Hi, I had taken this informal Stanford machine learning course last year, and since my GSoC finally got over I thought I would take it a bit more seriously. The Machine Learning course was in octave, and I started implementing a few algorithms using Python and Numpy. Here are a few must now concepts that I had learnt, I’m putting them here, which would save me effort from googling again. I shall update this post as soon as I come across more terms.

Type of algorithms
1] Supervised algorithms – Supervised algorithms are those in which you have both output and input data, and you throw it to the computer and ask it to predict the output for a given input.
E.g) You have the historical data of say, the runs scored for/against, the wickets lost/taken, the number of 100’s/50’s for the last 500 matches India had played and you want to predict if India will win/lose the next match, you need a supervised algorithm.

2] Unsupervised algorithms – Unsupervised algorithms is when you have the input data but do not have the output data and according to the input data, the computer figures out the output itself, A typical unsupervised algorithm is the K-means clustering algorithm.

Types of ML problems based on output data
1] Classification – A classification problem is when the output data has discrete values, These are usually called labels, For example, if you want to predict if it will rain tomorrow, there are two possibilities, it will rain or it will not. There is no in between.

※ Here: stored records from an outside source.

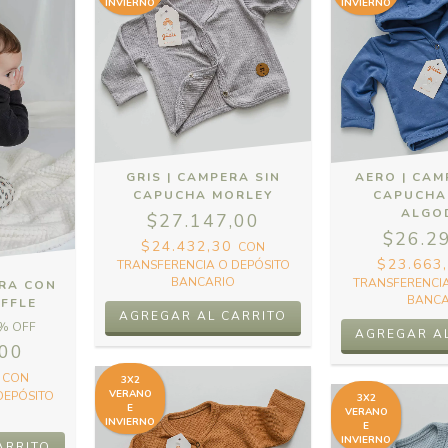
INVIERNO
INVIERNO
GRIS | CAMPERA SIN
AERO | CA
CAPUCHA MORLEY
CAPUCHA
ALGO
$27.147,00
$26.2
$24.432,30
CON
$23.663
TRANSFERENCIA O DEPÓSITO
BANCARIO
TRANSFERENCIA
ERA CON
BANCA
FFLE
AGREGAR AL CARRITO
% OFF
AGREGAR A
,00
0
CON
3X2
VERANO
DEPÓSITO
3X2
E
VERANO
INVIERNO
E
INVIERNO
ARRITO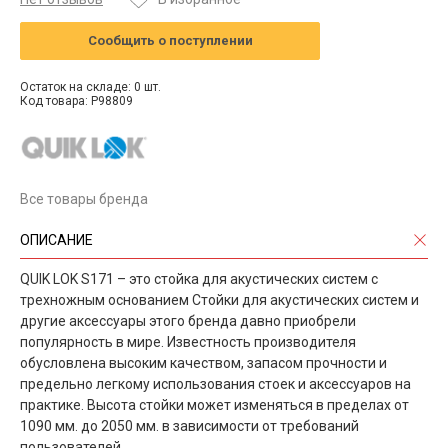
Сообщить о поступлении
Остаток на складе: 0 шт.
Код товара: P98809
Все товары бренда
ОПИСАНИЕ
QUIK LOK S171 – это стойка для акустических систем с
трехножным основанием Стойки для акустических систем и
другие аксессуары этого бренда давно приобрели
популярность в мире. Известность производителя
обусловлена высоким качеством, запасом прочности и
предельно легкому использования стоек и аксессуаров на
практике. Высота стойки может изменяться в пределах от
1090 мм. до 2050 мм. в зависимости от требований
пользователей.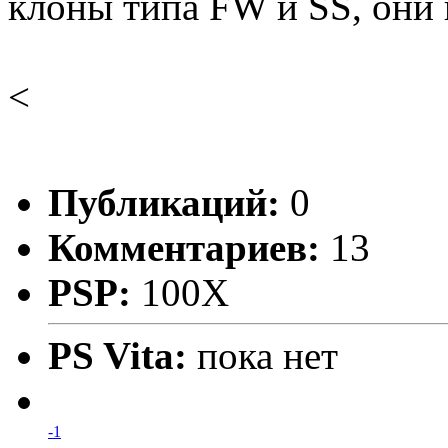
клоны типа FW и SS, они 
<
Публикаций:
0
Комментариев:
13
PSP:
100X
PS Vita:
пока нет
-1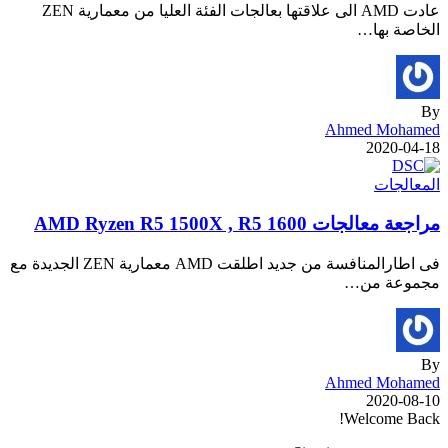
عادت AMD الى علاقتها بعالجات الفئة العليا من معمارية ZEN
الخاصة بها…
By
Ahmed Mohamed
2020-04-18
المعالجات
مراجعة معالجات AMD Ryzen R5 1500X , R5 1600
فى اطارالمنافسة من جديد اطلقت AMD معمارية ZEN الجديدة مع
مجموعة من…
By
Ahmed Mohamed
2020-08-10
Welcome Back!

2] Regression: A regression problem is when the output data is continuous. For example. if you want to predict, the price of the house given the area and the number of rooms, it is a regression problem, since house prices can have a number of values. (This example and many other examples from now on is/will be shamelessly copied from Andrew Ng’s lectures)

Distributions
Since a major part of Machine learning include Probability and Statistics (fortunately or unfortunately), most often the input data and output data are assumed to follow certain distributions.
1] Bernoulli Distribution – In any typical binary classification problem, the output data follows a Bernoulli distribution, parametrised by $\phi$, and one of the focus of the ML algorithm would be to find this parameter $\phi$
$y~f(\phi) = \phi^{y}*(1-\phi)^{1 - y}$. $y$ can take two values, 1 and 0, If it is 1, then it outputs value $latex\phi$ and outputs $(1 - \phi)$

2] Normal distribution – In a regression problem, more often than not, since the output data is continuous, it is assumed to follow a normal distribution with parameters $\nu$ and $\sigma$. The distributions which is a bell shaped curve is given by
$\frac{1}{\sigma\sqrt{2\pi}}\*e^\frac{-(x-\nu)^{2}}{2\sigma^{2}}$. As can be seen from the formula, the values closer to the mean, have a higher probability, since the numerator is a decreasing exponential. Here x is a vector of 1-D, when vector is n-D or more specifically when there are n feature vectors, this can be generalised to follow a multivariate normal distribution, which we shall hopefully see later.

Miscellaneous
Normalisation is when the input data has n feature vectors and when the features have different dimensions. For example, say one feature is the area of the house, and the other the number of rooms, we would get a set of vectors like this [20000, 1], [30000, 2], [50000, 1], and your algo would treat both equally. So input data is normalised, This is done by subtracting it with the mean and dividing it by the standard deviation.

I think thats enough. Lets hopefully look at linear regression in the next blogpost.